The part against the Defendants is reversed.

Defendant

A Imprisonment with prison labor of one year and two months, and Defendant B.

Reasons

1. The summary of the grounds for appeal is unreasonable because each sentence (two years of imprisonment, and eight months of imprisonment) declared by the court below to the Defendants is too unreasonable.

2. Ex officio determination (as to Defendant A), we examine ex officio prior to the judgment on the grounds for appeal by the defendant.

A. Whether the subject of confiscation or collection is subject to confiscation or collection, and the recognition of the amount of collection is not related to the facts constituting the elements of crime, so strict certification is not necessary, but also acknowledged based on evidence, and if it is impossible to specify the proceeds of crime subject to confiscation or collection, it shall not be collected.

(See Supreme Court Decision 2008Do1392 Decided June 26, 2008). On the other hand, the purpose of collecting additional taxes on profits arising from a crime of violation of Article 44(1) of the Game Industry Promotion Act (hereinafter “Game Industry Promotion Act”) is to deprive the defendant of his/her unlawful profits and prevent him/her from holding them. Thus, in cases where the defendant gains profits from a crime of violation of Article 44(1) of the Game Industry Act, only the profits actually accrued to him/her should be confiscated.

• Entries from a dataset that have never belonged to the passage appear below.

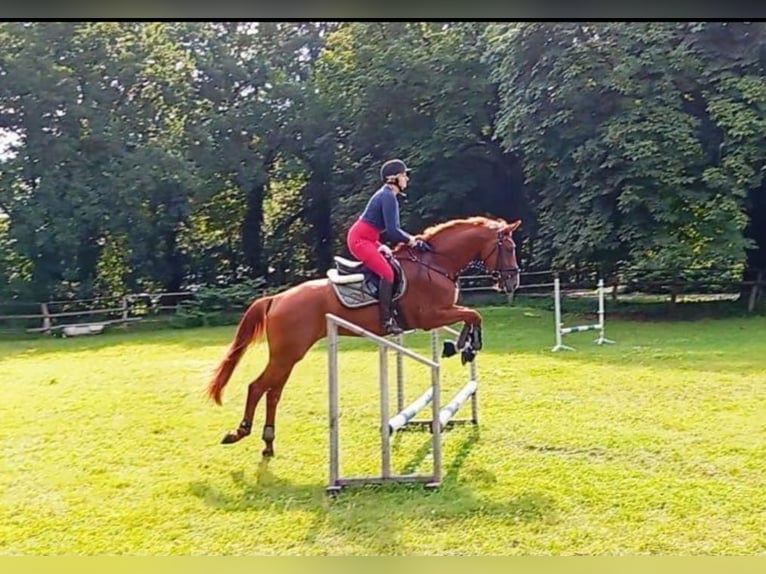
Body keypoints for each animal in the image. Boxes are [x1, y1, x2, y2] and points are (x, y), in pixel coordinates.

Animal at [208, 216, 520, 460]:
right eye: (509, 247)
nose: (513, 281)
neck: (435, 265)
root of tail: (277, 299)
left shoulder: (441, 314)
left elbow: (471, 316)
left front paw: (461, 346)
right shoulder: (431, 316)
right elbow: (474, 315)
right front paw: (466, 347)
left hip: (290, 355)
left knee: (273, 392)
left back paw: (268, 443)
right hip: (287, 353)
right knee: (258, 387)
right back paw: (239, 432)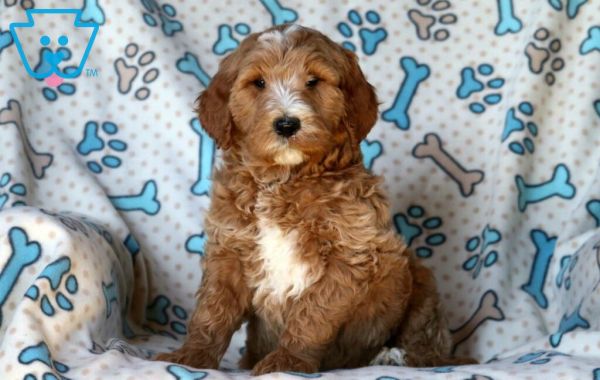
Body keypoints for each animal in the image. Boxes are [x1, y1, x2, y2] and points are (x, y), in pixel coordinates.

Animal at [154, 25, 468, 376]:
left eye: (314, 81)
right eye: (258, 83)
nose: (287, 124)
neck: (283, 180)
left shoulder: (348, 254)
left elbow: (311, 314)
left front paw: (287, 361)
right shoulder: (229, 250)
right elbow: (212, 309)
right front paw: (191, 356)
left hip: (420, 283)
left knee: (425, 347)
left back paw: (393, 356)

In addition, if there is money exchanged to the game users, the profit from the crime is the remainder after deducting the amount of money exchanged to the game users from the sales amount.

(see, e.g., Supreme Court Decision 2014Do4708, Jul. 10, 2014). (B)

The lower court recognized the fact that the Defendant, while operating the game of this case from around December 1, 2014 to February 28, 2015, gains a monthly average of KRW 70 million for three months, and additionally collected the amount of KRW 210 million (70 million x 3 months) from the Defendant.

C. However, the above determination by the court below cannot be accepted for the following reasons.

1) The Defendant stated that “The Defendant operated a game room from November 2014 to March 6, 2015, and sold KRW 210 million during approximately three months (3 months).” However, the Defendant stated that “The sales of KRW 210,000,000 were made during the said game room (the evidence No. 690 of the 2015 Highest 2546 Incident, this is related to the sales of the said game room.”